A atracção «dos homens da massa» pelo dirigismo desportivo

José Augusto

Sempre me confundiu a apetência quase patológica dos empresários pela presidência dos clubes de futebol. Lamentavelmente, o fenómeno é diagnosticado em muitos outros países, bastando trazer à memória os episódios de Gil e Gil, no Atlético de Madrid, e o de Bernard Tapie, no Olímpico de Marselha.

Um caso, porém, permitiu-me espreitar por uma frincha deste intrincado de relações extra-desportivas e alcançar uma ideia mais clara desse amor sem limites que grandes empresários e industrias consagram à bola, ou melhor, aos cargos dirigentes do desporto mais popular do planeta, que Albert Camus considerou o «fenómeno social mais importante do século XX».

Iniciara-se a última década do século passado quando Khussam Al-Khalidi, um jovem recém-licenciado em Letras pela Universidade de Moscovo, filho de um de um abastado negociante iraquiano, comprou o Krassnaia Pressnaia, um clube da segunda liga russa, com sede e estádio no centro da capital. Adquiriu tudo: estádio, centro de estágio e passes dos atletas. Depois, a instâncias do pai, baptizou o clube de Asmaral, nome composto pelas primeiras letras dos três filhos do nababo de Bagdad: Assi, Mariam e Alan.

Entretanto, algo nisto pareceu estranho a um repórter da TV, que lhe perguntou, qualquer coisa parecida com isto: «Não me consta que os capitalistas gostem de deitar dinheiro pela borda fora, a parece-me que é o que o senhor está a fazer com este negócio. Que se passa, afinal?» Ao que o iraquiano respondeu: «Venha ter comigo daqui a três anos, e então falaremos!»

A verdade é que o clube subiu à I liga, onde assentou dois ou três anos, mas sem nunca atingir grande brilho na tabela classificativa ou apurar-se para uma qualquer prova europeia, apesar de ter contratado jogadores conhecidos, ainda que em fim da carreira, e um técnico que orientara o Spartak durante anos e o onze nacional.

Dirigentes escolhidos por tudo, menos pela competência

Acontece que o jornalista não se esqueceu e, tempos depois, voltou a abordar o jovem empresário. «Se perdi dinheiro?

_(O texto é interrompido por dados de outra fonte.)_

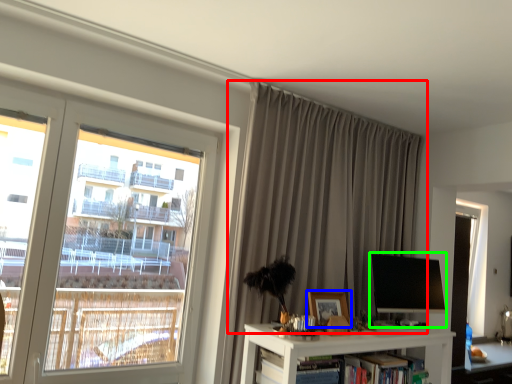
Question: Which is nearer to the curtain (highlighted by a red box)? picture frame (highlighted by a blue box) or computer monitor (highlighted by a green box).

Choices:
 (A) picture frame
 (B) computer monitor

Answer: (B)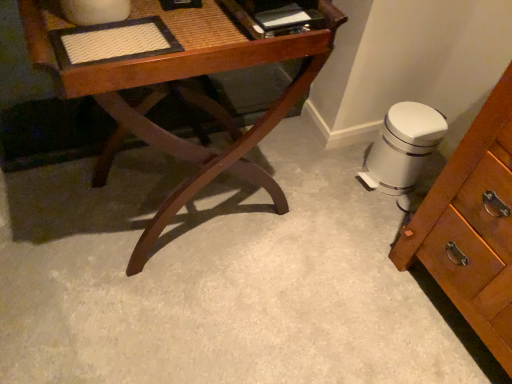
You are a GUI agent. You are given a task and a screenshot of the screen. Output one action in this format:
    pyautogui.click(x=<x>, y=<y>)
    Task: Click on the free space in front of glossy wood desk at center
    The height and width of the screenshot is (384, 512).
    Given the screenshot: What is the action you would take?
    pyautogui.click(x=155, y=311)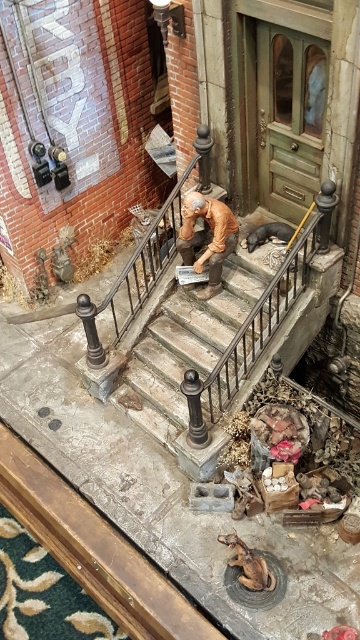
Question: Which point appears farthest from the camera in this image?

Choices:
 (A) (199, 212)
 (B) (266, 572)

Answer: (A)

Question: Can you confirm if matte brown figure at center is smaller than brown leather dog at lower center?

Choices:
 (A) no
 (B) yes

Answer: (A)

Question: Can you confirm if matte brown figure at center is positioned below brown leather dog at lower center?

Choices:
 (A) yes
 (B) no

Answer: (B)

Question: Does matte brown figure at center come behind brown leather dog at lower center?

Choices:
 (A) yes
 (B) no

Answer: (A)

Question: Which point appears closest to the camera in this image?

Choices:
 (A) (257, 557)
 (B) (195, 216)

Answer: (A)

Pelo contrário, ganhei e muito. Dantes, quando pedia uma audiência a um membro do governo, esperava meses, ou nem era recebido. Hoje, desde que sou presidente do Asmaral, é quase de um dia para o outro. Faz ideia do que isso representa, em termos de capital, para o meu negócio?». Claro que fazemos ideia, e estamos conversados.

Raymond Kopa, famoso futebolista, filho de polacos mineiros, que deixou uma marca de classe na sua passagem pelo Reims e o Real Madrid, nos anos 50 e 60, também ponderou sobre o assunto, numa brochura intitulada Mon Football: «Se a maioria dos jogadores se ocupasse mais da sua modalidade preferida, não a deixando cair nas mãos de dirigentes pouco capazes, talvez o futebol não tivesse entrado em crise. Mas o que acontece é que os dirigentes dos clubes são escolhidos por tudo, menos pelo seu passado desportivo, pela sua competência desportiva».

E ainda: «A maior parte cai de pára-quedas, não percebe grande coisa de futebol. A presidência de um clube representa para eles apenas posição social. Fala-se deles, tornam-se célebres, porque são adulados, entrevistados. Convertem-se em personalidades. Ora, a maior parte não conhece nada, é incapaz de ajuizar sobre o jogo, os atletas ou treinadores».

Isto traz à memória – e certamente a vós também - muitas coisas, e algumas muito recentes. Adiante.